*** Opening of PASSAGE SHOWN ***

I find it very annoying that everyone claims being divergent is such a scary thing, but no hints on why. It's the same thing that made me give up reading The Maze Runner: Something is bad. Why? We can't tell youuuu! It's a particularly unsatisfying kind of tension, especially when Tris' mom says that "many Abnegation children" are divergent. If it's really that big of a deal, the powers that be would watch for it. This book makes no sense and is just about teens hitting each other well-described distances away from their "bellybuttons" and Tris having feelings about the obvious moody sexy guy. I don't care if teens like this. They would like something better at least as well, and I would be happier to read it.

Chapter Sixteen

I've had an epiphany: Al is the hero in this story. He's very strong but after following orders and knocking a kid out, he's been throwing the fights because he would rather be hurt than hurt innocent people because a scary authority figure tells him to. You know what's even braver than Tris taking a beating when she can't win? Al taking beating when he can win! He even picked the faction because he thought he would be protecting people, not entering sociopath school. Meanwhile, he's being snubbed by Tris for being "weak" (and not being sexy and trim enough for her feeeelings to kick in). 

Team Al from here on out. Bet he dies shortly.

*** Close of PASSAGE SHOWN ***

_PROBLEM A_
List each thing the book commentary says Al has done.
_PROBLEM B_
Sum up the book commentary in two sentences.
_PROBLEM C_
Pick up the book commentary where it stops and keep writing.
The material after this point isn't needed for anything here.

*** Opening of PROVIDED INFORMATION ***

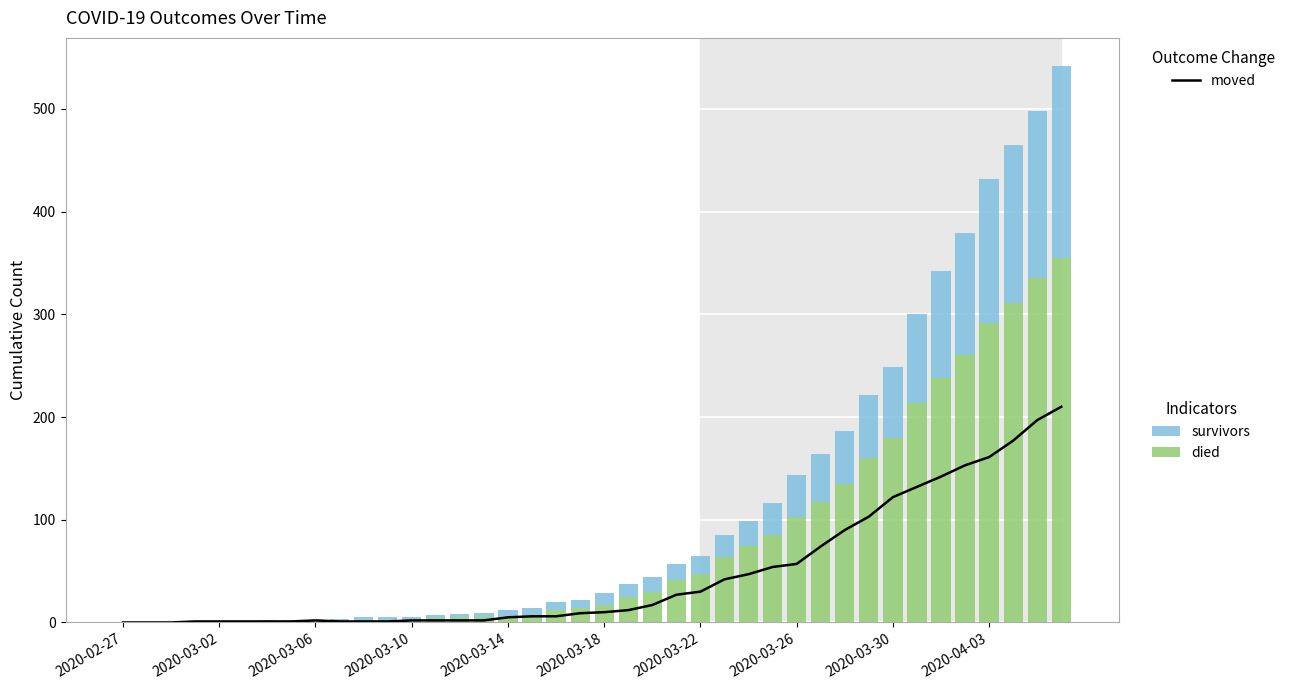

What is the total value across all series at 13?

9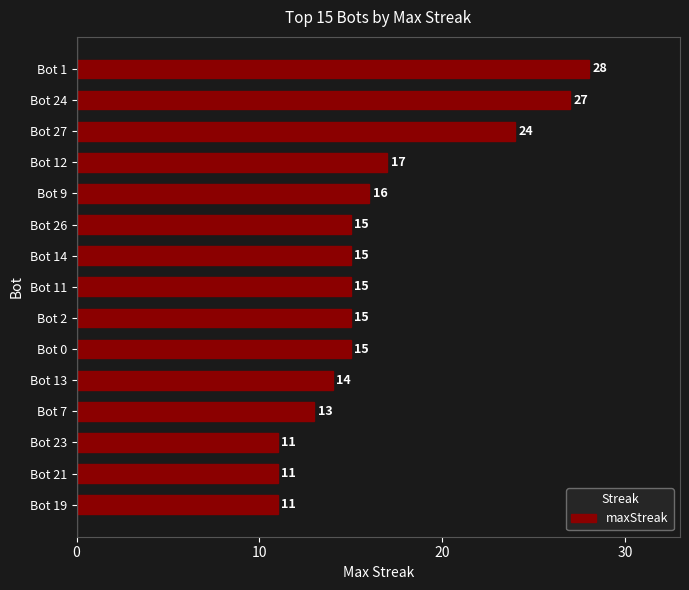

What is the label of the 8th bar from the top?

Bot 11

*** Close of PROVIDED INFORMATION ***
*** Opening of PROVIDED INFORMATION ***

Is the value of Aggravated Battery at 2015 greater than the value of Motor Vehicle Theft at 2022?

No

*** Close of PROVIDED INFORMATION ***

_EXERCISE OUTPUT A_
- Followed orders and knocked a kid out
- Threw his fights instead of hurting innocent people
- Picked the faction because he thought he would be protecting people

_EXERCISE OUTPUT B_
The writer is annoyed that everyone calls being divergent scary without hinting why, and sees the book as mostly teens hitting each other and Tris having feelings for a moody guy. In Chapter Sixteen, the writer decides Al is the real hero for throwing fights rather than hurting innocent people on orders, and bets he dies soon.

_EXERCISE OUTPUT C_
This chapter does explicitly reveal that Dauntless wasn't originally supposed to be about stupidity and bullying. What gets me is that faction charters aren't something all of the kids are educated about in school. Their whole teen lives are focused on making this Huge Choice and they're supposed to make that choice based on, what, exactly? Balancing dissatisfaction with the one-virtue focus they were raised with vs. rejection from their family? A simplistic aptitude test that no one blinks at eye at kids ignoring flat-out, but is this huge source of concern if the results are inconclusive?

Was the warning about not being highly ranked because it's some kind of tradition for initiates to stab each other to climb to the top? Also, why is Four saying that they don't want to reward the strong for beating up the weak, then turning around and making a huge penalty for the strong if they don't do precisely this? This ranking stuff has to be a ruse, right?

Also, why does Roth keep characterizing especially short fights as only taking a few "minutes"? This isn't boxing. The shorter, brutally imbalanced fights wouldn't be taking a whole minute. I'm in serious need of reading some of Jim Butcher or John Scalzi's fight scenes after this book.